◆ **THE EXERCISE**:
Copy the blog introduction, beginning at the words that contain "I'm a little" and stopping after "suffer from depression.", and replace "compass" with "map" throughout that stretch.

◆ **PASSAGE SHOWN**:
::::::::::
Before I even begin, I want to clarify something.
If you are reading this, and it isn't just crazy old me writing for the hell of it, you can tell me. I won't bite.
I'm a little crazy at times, a little strange, but mostly I'm just me. A young adult female, with an ambition that no longer holds attraction for her, and a clueless internal compass with no idea which way to go.
Oh, and I suffer from depression.
The title of the blog is pretty self explanatory, at least in my mind. 'Devoid Within' describes the emotional state of my own mind on a daily basis.
Something that I've said that sticks in my mind is: "I don't do happy often. Instead I do 'not-so-down' and 'normally-functioning-human-being' rather than happy. I don't look back on my day and say, "That was a successful day because I was happy." It's more of a case of "That was a successful day because I got something minor done and wasn't stuck in my own head without motivation.
::::::::::
◆ **MATERIAL SUPPLIED**:

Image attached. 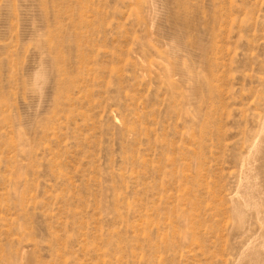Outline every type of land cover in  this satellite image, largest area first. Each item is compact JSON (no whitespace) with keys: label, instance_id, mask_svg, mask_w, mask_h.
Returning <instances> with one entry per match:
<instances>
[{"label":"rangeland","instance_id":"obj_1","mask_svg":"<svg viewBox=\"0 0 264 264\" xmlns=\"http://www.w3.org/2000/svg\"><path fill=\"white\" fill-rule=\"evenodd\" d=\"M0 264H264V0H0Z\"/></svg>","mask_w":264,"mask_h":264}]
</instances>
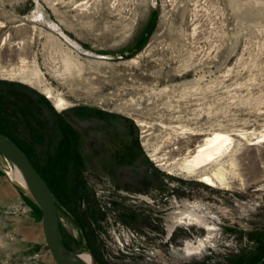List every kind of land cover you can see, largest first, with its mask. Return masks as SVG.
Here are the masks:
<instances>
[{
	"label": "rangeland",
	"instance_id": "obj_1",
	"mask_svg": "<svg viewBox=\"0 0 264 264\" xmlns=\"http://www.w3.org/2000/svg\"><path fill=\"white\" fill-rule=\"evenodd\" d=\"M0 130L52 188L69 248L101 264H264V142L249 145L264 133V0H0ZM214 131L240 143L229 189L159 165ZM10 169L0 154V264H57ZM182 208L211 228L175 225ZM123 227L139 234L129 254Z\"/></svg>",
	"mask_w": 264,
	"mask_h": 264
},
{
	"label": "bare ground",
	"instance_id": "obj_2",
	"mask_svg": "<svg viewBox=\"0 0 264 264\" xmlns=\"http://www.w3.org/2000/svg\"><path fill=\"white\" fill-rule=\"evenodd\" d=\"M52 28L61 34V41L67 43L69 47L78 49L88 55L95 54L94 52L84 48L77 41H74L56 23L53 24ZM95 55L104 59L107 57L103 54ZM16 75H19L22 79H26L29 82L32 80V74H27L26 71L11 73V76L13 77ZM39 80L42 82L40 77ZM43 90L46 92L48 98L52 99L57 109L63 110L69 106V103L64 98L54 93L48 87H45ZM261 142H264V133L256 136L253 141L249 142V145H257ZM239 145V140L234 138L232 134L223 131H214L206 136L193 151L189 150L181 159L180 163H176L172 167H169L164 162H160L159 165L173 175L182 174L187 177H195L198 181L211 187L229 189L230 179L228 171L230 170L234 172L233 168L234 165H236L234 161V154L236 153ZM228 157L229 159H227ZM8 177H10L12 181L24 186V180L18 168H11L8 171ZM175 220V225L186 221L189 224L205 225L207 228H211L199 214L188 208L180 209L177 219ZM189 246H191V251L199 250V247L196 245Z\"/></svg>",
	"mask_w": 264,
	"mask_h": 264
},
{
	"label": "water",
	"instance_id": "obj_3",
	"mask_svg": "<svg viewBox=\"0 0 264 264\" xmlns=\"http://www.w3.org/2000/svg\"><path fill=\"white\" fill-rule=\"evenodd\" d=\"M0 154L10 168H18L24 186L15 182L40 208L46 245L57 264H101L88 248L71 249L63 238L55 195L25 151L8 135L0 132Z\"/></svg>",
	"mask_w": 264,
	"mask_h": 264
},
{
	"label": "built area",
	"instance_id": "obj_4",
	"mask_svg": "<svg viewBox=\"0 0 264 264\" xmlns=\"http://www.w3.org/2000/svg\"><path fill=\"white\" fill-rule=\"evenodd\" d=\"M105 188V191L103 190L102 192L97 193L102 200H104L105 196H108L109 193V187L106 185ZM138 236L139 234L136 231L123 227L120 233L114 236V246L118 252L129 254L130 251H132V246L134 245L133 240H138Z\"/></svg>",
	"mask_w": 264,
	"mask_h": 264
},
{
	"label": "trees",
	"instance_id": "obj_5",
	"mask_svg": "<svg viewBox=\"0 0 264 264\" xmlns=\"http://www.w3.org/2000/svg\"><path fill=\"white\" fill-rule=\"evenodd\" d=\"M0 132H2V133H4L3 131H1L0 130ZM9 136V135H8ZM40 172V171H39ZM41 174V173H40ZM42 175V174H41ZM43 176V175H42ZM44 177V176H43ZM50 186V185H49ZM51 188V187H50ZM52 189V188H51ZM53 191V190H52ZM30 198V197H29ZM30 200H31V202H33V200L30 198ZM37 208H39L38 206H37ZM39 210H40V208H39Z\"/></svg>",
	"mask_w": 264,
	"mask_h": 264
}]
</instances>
::::::::::
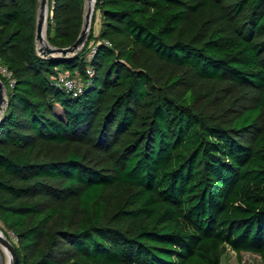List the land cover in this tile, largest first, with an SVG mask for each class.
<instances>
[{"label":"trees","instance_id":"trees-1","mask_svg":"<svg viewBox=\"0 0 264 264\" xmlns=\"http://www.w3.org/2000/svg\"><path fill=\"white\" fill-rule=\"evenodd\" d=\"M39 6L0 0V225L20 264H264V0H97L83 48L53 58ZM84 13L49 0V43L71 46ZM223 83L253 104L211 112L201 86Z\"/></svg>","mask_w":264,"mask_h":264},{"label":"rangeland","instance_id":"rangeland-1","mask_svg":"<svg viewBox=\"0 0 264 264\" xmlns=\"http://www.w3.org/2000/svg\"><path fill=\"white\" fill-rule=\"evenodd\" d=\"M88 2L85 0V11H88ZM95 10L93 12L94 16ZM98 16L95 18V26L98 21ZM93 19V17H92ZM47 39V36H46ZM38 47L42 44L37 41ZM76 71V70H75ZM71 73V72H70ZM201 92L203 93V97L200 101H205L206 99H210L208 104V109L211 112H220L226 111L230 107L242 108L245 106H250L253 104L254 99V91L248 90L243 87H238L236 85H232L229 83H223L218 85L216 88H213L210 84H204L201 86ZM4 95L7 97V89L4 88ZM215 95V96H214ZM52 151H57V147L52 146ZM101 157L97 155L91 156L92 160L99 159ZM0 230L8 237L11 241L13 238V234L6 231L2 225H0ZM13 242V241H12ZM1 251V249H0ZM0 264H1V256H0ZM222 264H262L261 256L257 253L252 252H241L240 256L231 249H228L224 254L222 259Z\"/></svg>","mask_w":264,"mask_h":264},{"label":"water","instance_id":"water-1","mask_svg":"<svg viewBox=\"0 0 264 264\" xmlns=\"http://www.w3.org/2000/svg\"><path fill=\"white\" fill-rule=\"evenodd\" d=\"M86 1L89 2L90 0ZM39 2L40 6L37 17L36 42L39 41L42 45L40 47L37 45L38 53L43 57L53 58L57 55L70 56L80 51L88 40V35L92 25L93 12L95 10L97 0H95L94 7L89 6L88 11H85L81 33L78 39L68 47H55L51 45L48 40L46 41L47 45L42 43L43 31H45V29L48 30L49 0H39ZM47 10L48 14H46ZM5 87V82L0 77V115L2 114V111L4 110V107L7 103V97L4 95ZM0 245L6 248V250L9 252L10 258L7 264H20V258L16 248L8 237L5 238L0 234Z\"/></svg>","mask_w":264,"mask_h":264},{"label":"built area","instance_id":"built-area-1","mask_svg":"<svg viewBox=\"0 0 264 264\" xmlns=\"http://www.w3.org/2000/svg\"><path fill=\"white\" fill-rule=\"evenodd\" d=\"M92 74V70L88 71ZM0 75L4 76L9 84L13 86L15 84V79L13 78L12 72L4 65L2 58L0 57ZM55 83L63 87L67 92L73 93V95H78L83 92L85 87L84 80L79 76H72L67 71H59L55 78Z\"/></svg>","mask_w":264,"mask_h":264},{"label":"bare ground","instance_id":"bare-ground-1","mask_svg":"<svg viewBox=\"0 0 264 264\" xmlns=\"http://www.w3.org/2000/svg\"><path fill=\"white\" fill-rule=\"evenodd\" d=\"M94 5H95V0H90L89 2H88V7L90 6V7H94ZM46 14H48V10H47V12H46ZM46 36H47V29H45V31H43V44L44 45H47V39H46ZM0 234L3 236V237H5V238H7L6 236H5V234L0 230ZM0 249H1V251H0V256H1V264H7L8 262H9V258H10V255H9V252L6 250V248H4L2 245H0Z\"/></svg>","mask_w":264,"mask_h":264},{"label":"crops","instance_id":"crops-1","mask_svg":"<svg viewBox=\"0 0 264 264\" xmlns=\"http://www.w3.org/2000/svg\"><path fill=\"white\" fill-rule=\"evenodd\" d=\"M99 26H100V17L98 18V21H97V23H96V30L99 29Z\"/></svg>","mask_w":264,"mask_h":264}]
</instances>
::::::::::
◆ **CORRECT ANSWER**:
I'm a little crazy at times, a little strange, but mostly I'm just me. A young adult female, with an ambition that no longer holds attraction for her, and a clueless internal map with no idea which way to go.
Oh, and I suffer from depression.